[Document segment Boundary: Start]
In my recent code (working on Next tests) I fell into trap of preferring rather simple and short source over performance... with tests it's of course no issue, but while prototyping some game, I would maybe consider that too... simple code is easier to modify, and there's always possibility to optimize it later, if profiling shows the game is not fast enough, and the sprite handling is significant part of that.

And that leads me to.... consider IX/IY usage... it's very slow (`ld l,(ix+0)` `ld h,(ix+2)` is already 38T and we just fetched byte 1 + byte 3 sprite attributes, but you have all three 16b base pairs free for calculations, you can load/store directly into hl/de/bc saving something on `ex de,hl`, you have whole sprite structure accessible all the time (no need to `inc/dec hl` back and forth), so the performance loss cause by (ix+*) may be smaller than you would expect, plus it may keep the code simpler, easier to modify while prototyping, and you can still rewrite it for performance later.

But let's say your code was doing precisely what you want, and you want just few more final cycles squeezed out of it:

Code: Select all

ld hl,shadow_memory + sprite_index*5    ; Load the address of some sprite 

; Load X 
ld a,(hl)   ; T7. Load low byte of X 
add a,x_add&$FF ; T7 adjust low 8 bits, sets CF
ld (hl),a   ; T7 store it
inc hl      ; T6. (inc does not modify CF!)
inc hl      ; T6. (actually the 16b inc does nothing, but even 8b inc keeps CF)
ld a,x_add>>8   ; T7 load 9th bit of x_add
adc a,(hl)      ; T7 add all 9th bits together and carry
rra         ; T4 put final 9th bit into carry (!)
ld a,(hl)   ; T7. Load attribute "byte 3" for original flags
rra         ; T4 drop old X9 and load new X9 (but at wrong top pos)
rlca        ; T4 fix position of bits (with new X9 at bottom)
ld (hl),a   ; T7 store modified X9

; Total T=73
; (I didn't debug it, so let's hope I didn't do some stupid mistake there... :) )
Now if you can guarantee you are in aligned region of memory (wow, actually with 128 sprites and 5B structure the total buffer is 640B, well over 256, I didn't realize that before, felt so small, just 4-5 bytes, right? ... still if you will use fixed ranges for particular sprite types, you can probably guarantee blocks of them to be within `align 256`) => you can replace 2x"inc hl" by 2x"inc l", saving another 4T => total T=69.
[Document segment Boundary: End]
[Record set Boundary: Start]
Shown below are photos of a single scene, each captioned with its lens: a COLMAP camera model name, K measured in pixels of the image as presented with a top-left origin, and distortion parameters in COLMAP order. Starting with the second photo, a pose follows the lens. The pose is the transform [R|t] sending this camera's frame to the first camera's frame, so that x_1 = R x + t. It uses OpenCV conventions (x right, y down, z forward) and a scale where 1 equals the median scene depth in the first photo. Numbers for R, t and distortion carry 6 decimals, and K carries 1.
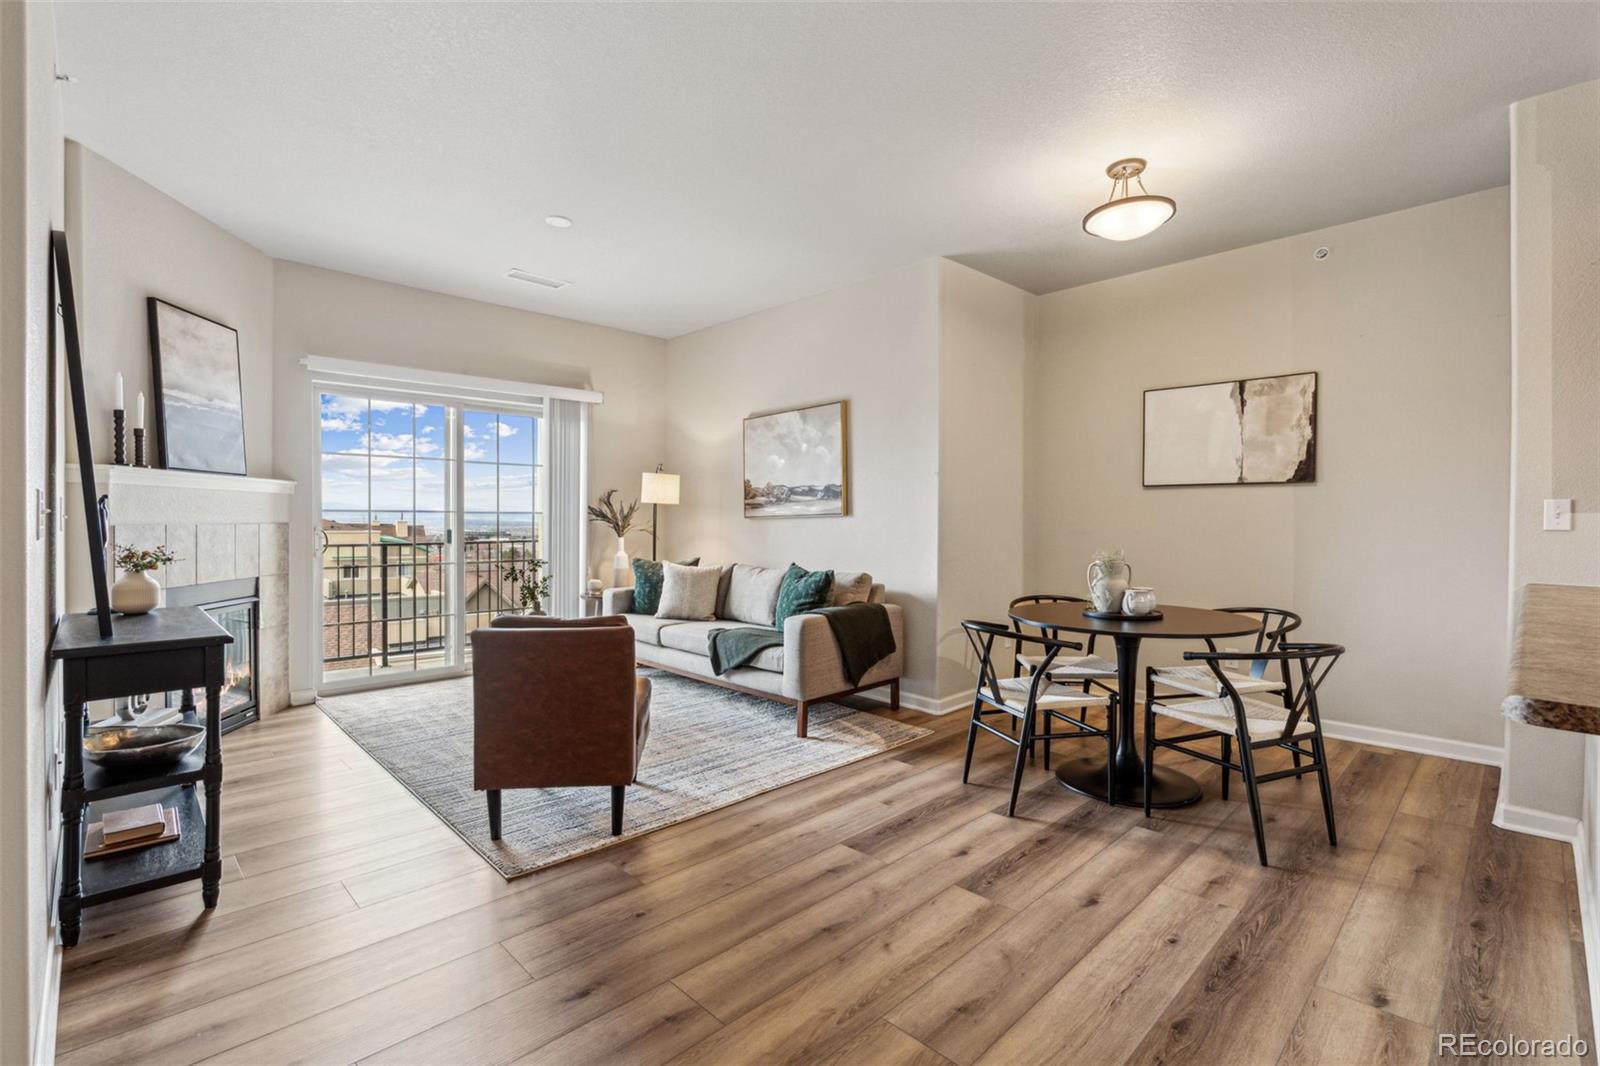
lens RADIAL K [[726.1, 0, 787.2], [0, 726.1, 526.6], [0, 0, 1]] dist [-0.027653, 0.008903]
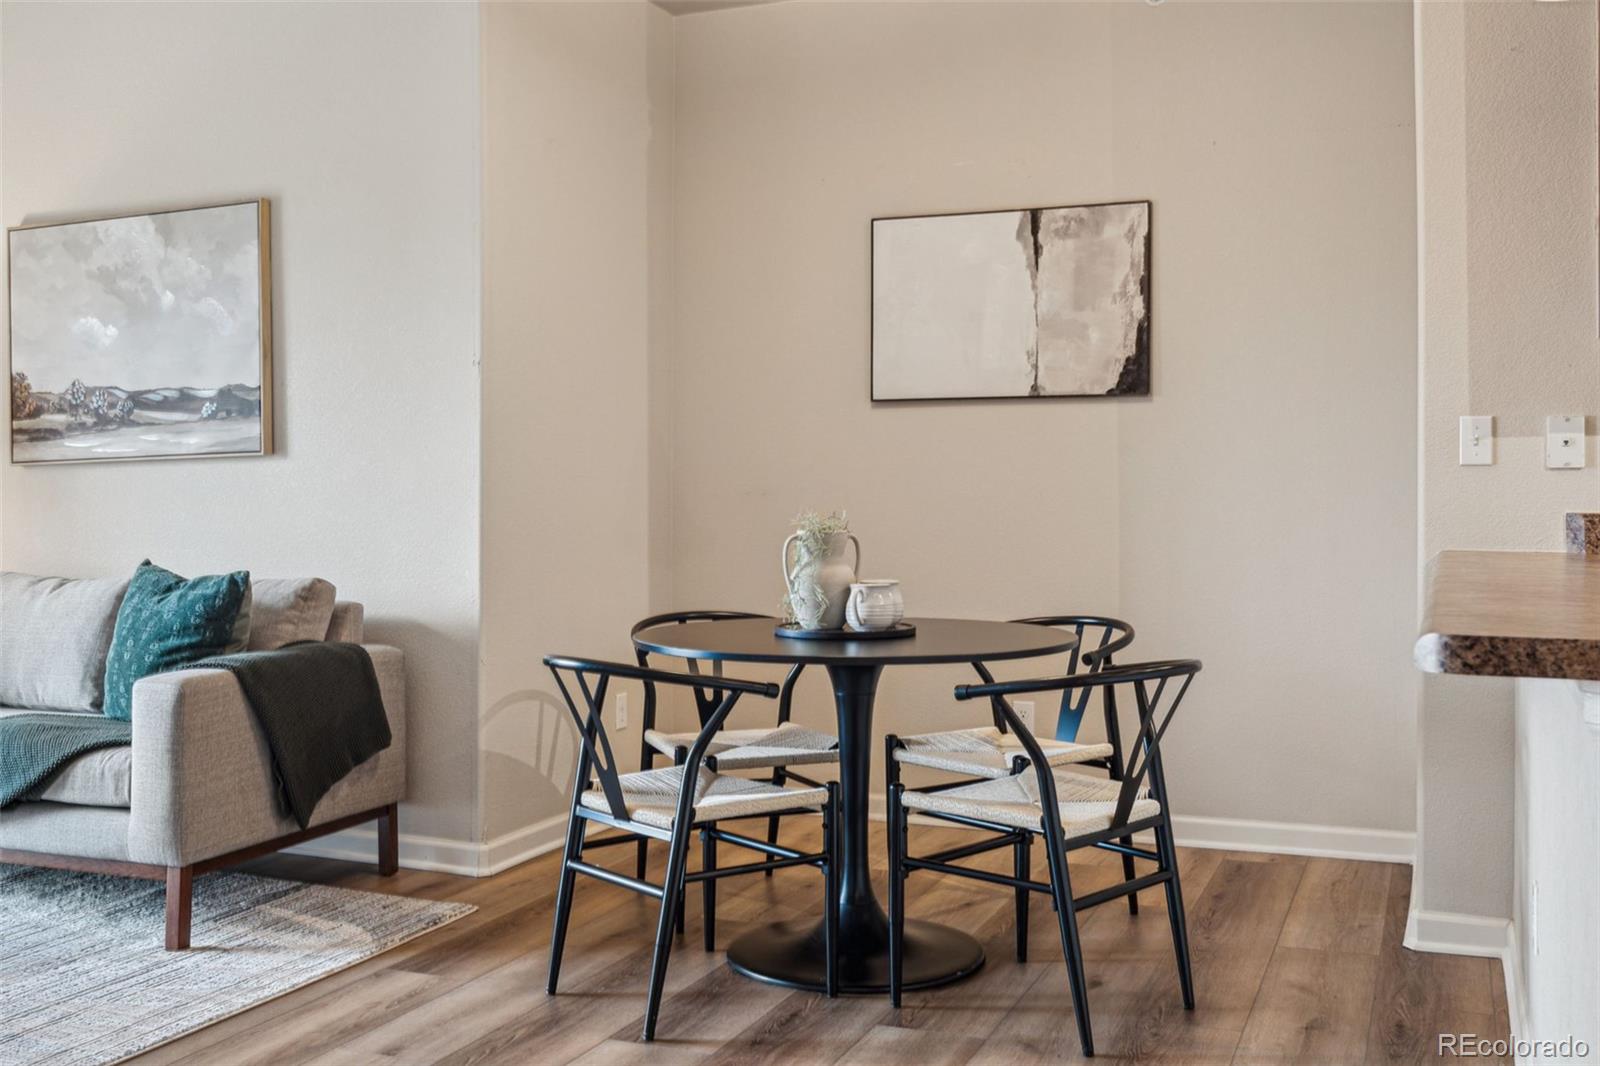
lens RADIAL K [[1598.1, 0, 785.2], [0, 1598.1, 499.7], [0, 0, 1]] dist [0.008728, 0.000000]
pose [[0.914361, -0.001140, 0.404898, -0.034125], [0.006356, 0.999913, -0.011539, 0.031809], [-0.404850, 0.013124, 0.914289, -0.032011]]
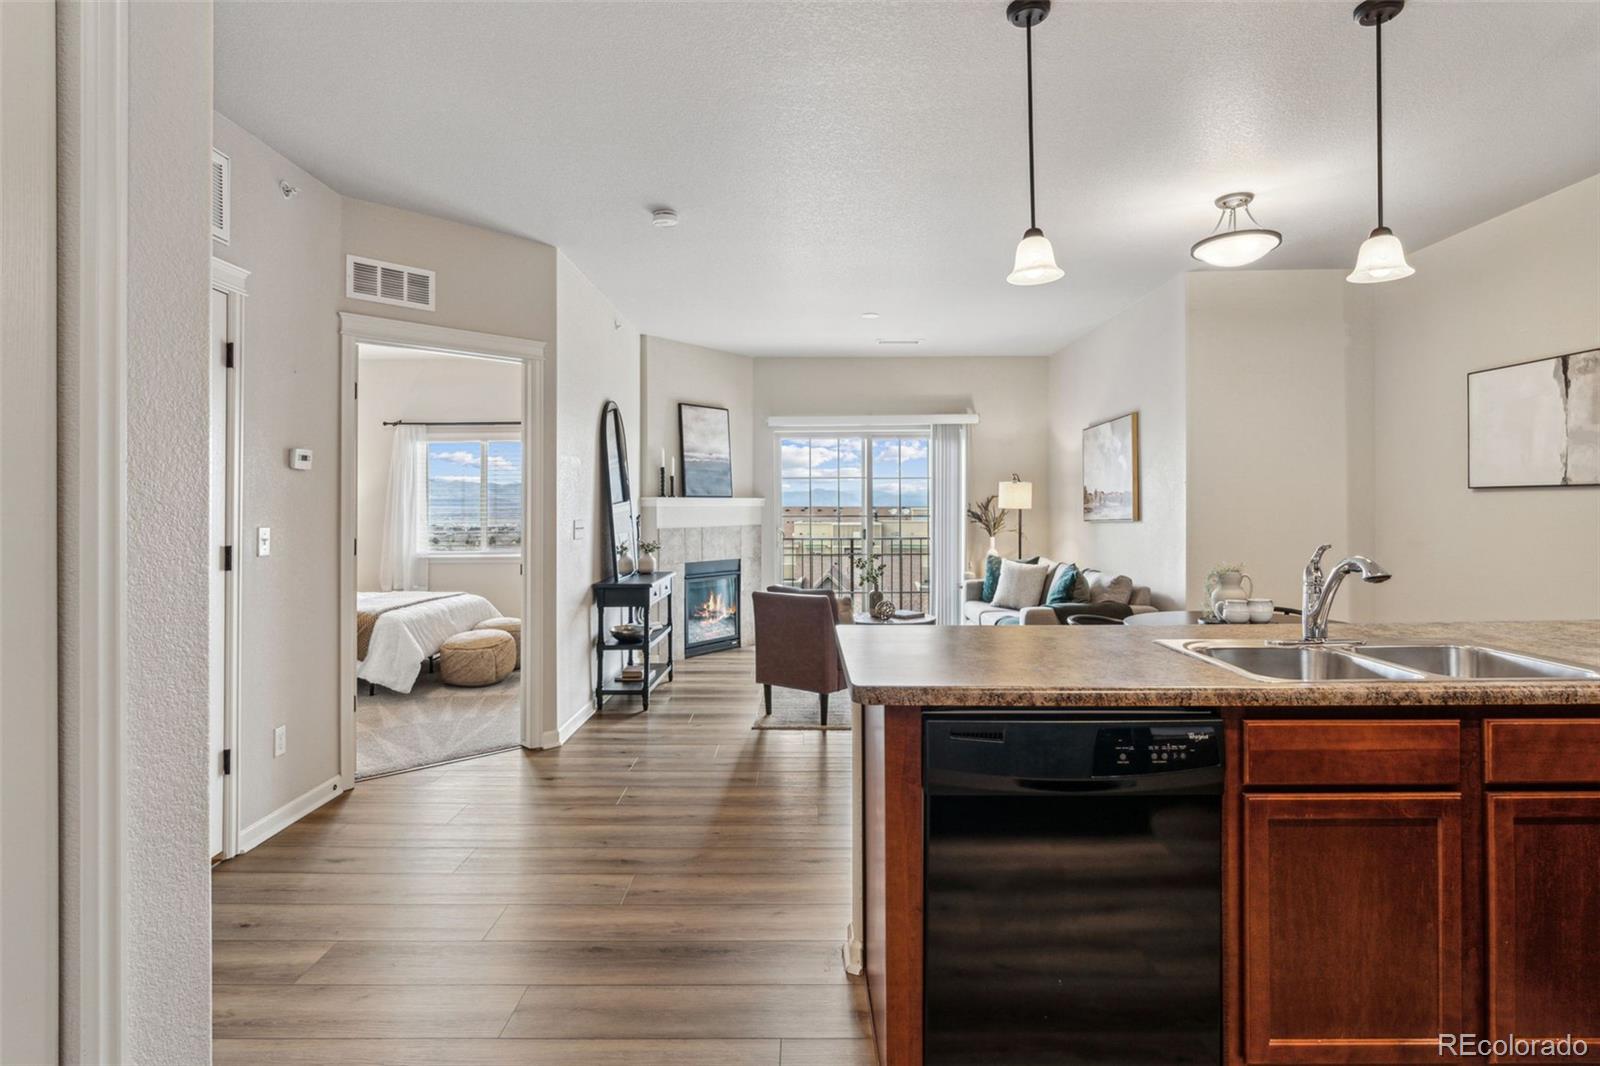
lens RADIAL K [[801.8, 0, 788.2], [0, 801.8, 512.3], [0, 0, 1]] dist [0.002446, -0.004350]
pose [[0.713880, -0.004381, -0.700254, 0.661336], [0.000827, 0.999985, -0.005412, -0.027198], [0.700268, 0.003285, 0.713873, -0.236422]]
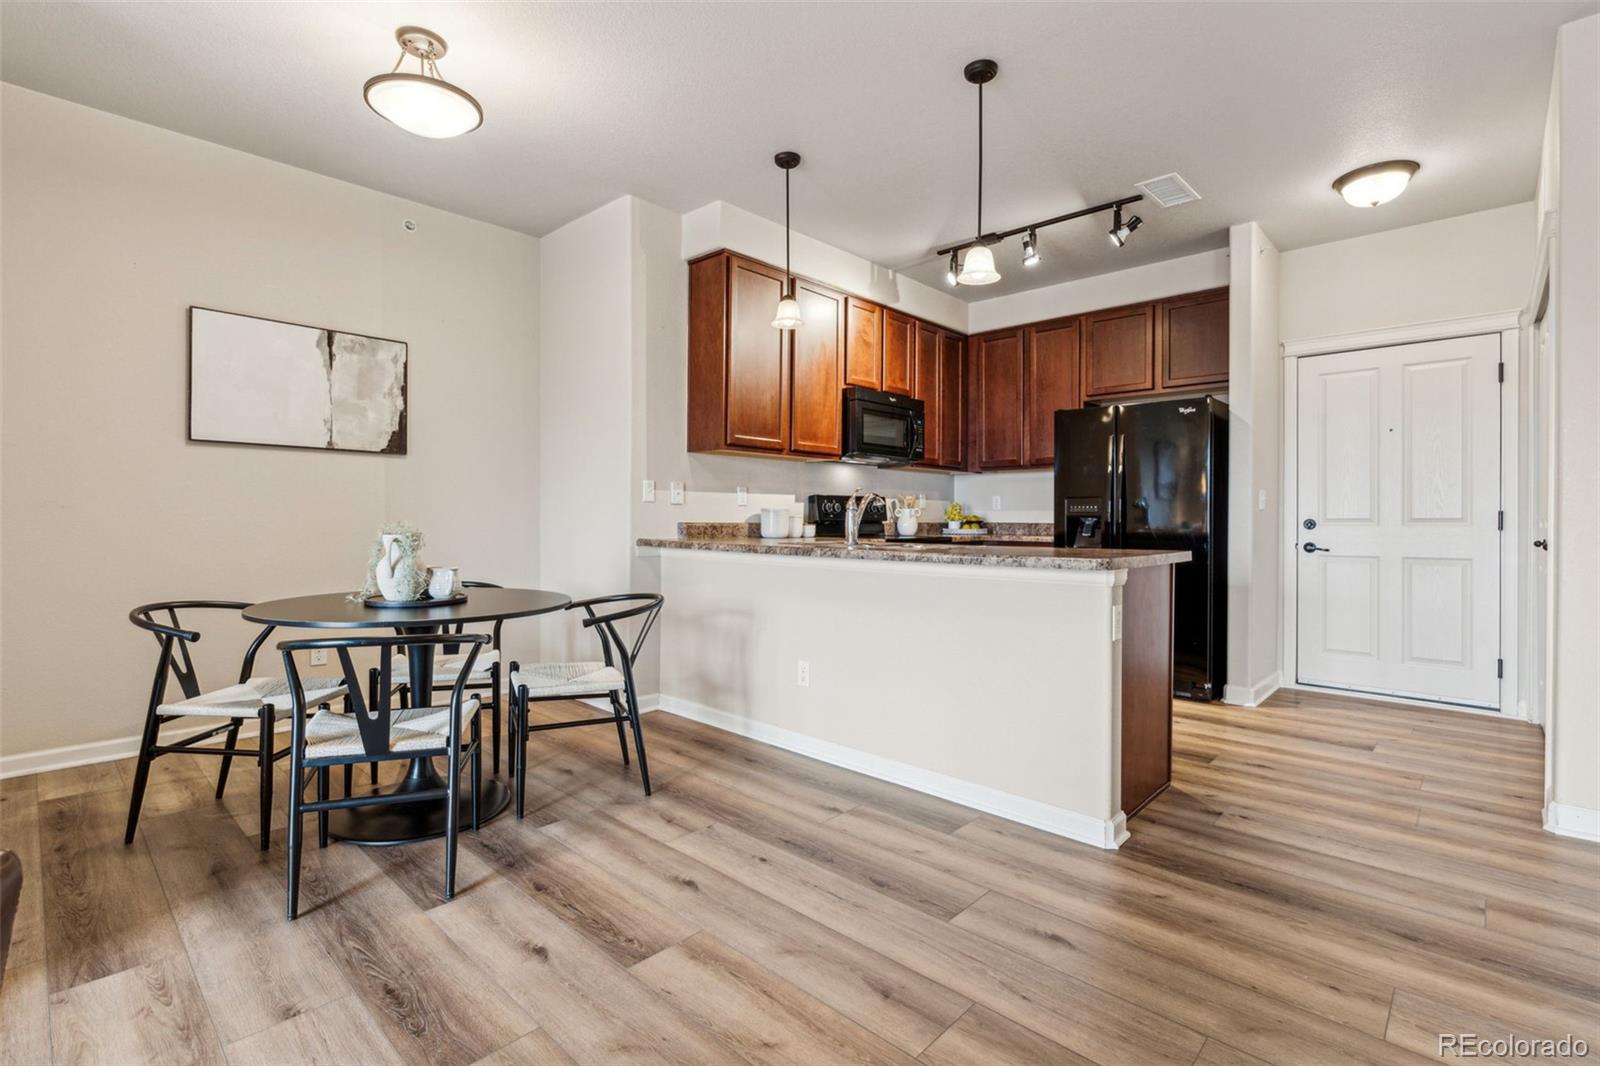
lens RADIAL K [[742.6, 0, 799.4], [0, 742.6, 521.9], [0, 0, 1]] dist [-0.010672, 0.005098]
pose [[-0.057521, -0.005956, 0.998327, -0.302067], [0.004580, 0.999970, 0.006230, 0.025761], [-0.998334, 0.004931, -0.057492, 0.505312]]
[Record set Boundary: End]
Exercise tasks —
1) Print the stretch of the sprite-optimization post from "ld hl,shadow_memory +" through "inc keeps CF)".
2) Answer these questions from the sprite-optimization post:
(a) How many T-states does the post say `ld l,(ix+0)` `ld h,(ix+2)` already takes?
(b) What total buffer size does the post give for 128 sprites with a 5-byte structure?
(c) In an aligned memory region, what replaces the two "inc hl" instructions, and what total T-state count results?
3) Write the next part of the sprite-optimization post, starting after its final sentence.
The entries have no connection to the sprite-optimization post.

Solved problems —
1)
ld hl,shadow_memory + sprite_index*5    ; Load the address of some sprite 

; Load X 
ld a,(hl)   ; T7. Load low byte of X 
add a,x_add&$FF ; T7 adjust low 8 bits, sets CF
ld (hl),a   ; T7 store it
inc hl      ; T6. (inc does not modify CF!)
inc hl      ; T6. (actually the 16b inc does nothing, but even 8b inc keeps CF)

2)
(a) 38T
(b) 640 bytes
(c) Two "inc l" instructions, for a total of T=69

3)
And that's just +8T to your "simpler" proposal.. not that bad *patting myself on back*... :D

Also if "x_add" is some kind of constant used for several sprites, you can preload it into DE or BC (+10T), saving another 6T per sprite on those "add a,x_add&$FF" and "ld a,x_add>>8", i.e. for 10 sprites 10-60 = -50T. (if we ignore that +10T, then new total is 63T, now only +2T behind your faster variant :D )


One more idea... with relative sprites introduced, you may also in certain cases get away with some kind of "swarm" mechanism, where you have to deal with full 9b coordinates only on the anchor sprite (which may be actually fully transparent in worst case, holding top-left corner to make relative sprites operate in positive ranges of x/y values) and each anchor having some swarm of relative sprites operating relative to it. I can somewhat imagine it for some "wave of enemies"...

(one more edit: you can in that code also pre-load Y byte between those `inc hl` into some register, so you will not need to get back to it later for read, like `ld e,(hl)` ... may be worth it, maybe - it's always tricky with optimizations for me, until I have the final code, I have all sorts of those clever ideas back on mind, but after the dust settles, there's often some brain-dead simpler variant not looking clever at all, but "just working")

Ped7g
Posts: 82
Joined: Mon Jul 16, 2018 7:11 pm

Re: HW Sprites and how to use them

Post by Ped7g » Fri Jan 25, 2019 7:56 am

Hm, there's even some more space for optimization without too much of sacrifice... If you can guarantee to use "natural" form of either `add` or `sub` for movement right/left, i.e. `x_add` constant will be always positive, and you don't need bigger than 255px movement, you can use only 8 bit `x_add` (or let's call it `x_delta` rather), like this:

Code: Select all

ld hl,shadow_memory + sprite_index*5    ; Load the address of some sprite 

ld a,(hl)   ; T7 Load low byte of X 
add a,x_delta ; T7 adjust low 8 bits, sets CF
    ; or `sub x_delta` for left movement
ld (hl),a   ; T7 store it
inc hl      ; T6 (inc does not modify CF!)
inc hl      ; T6 (actually the 16b inc does nothing, but even 8b inc keeps CF)
jp nc,.Xdone; T10 if CF=0, the X coordinate is updated and HL is +=2 => done
ld a,(hl)   ; T7 carry was set, so 9th bit needs to invert
xor 1       ; T7 invert X9  (this can be T4, if can hold "1" in some base register)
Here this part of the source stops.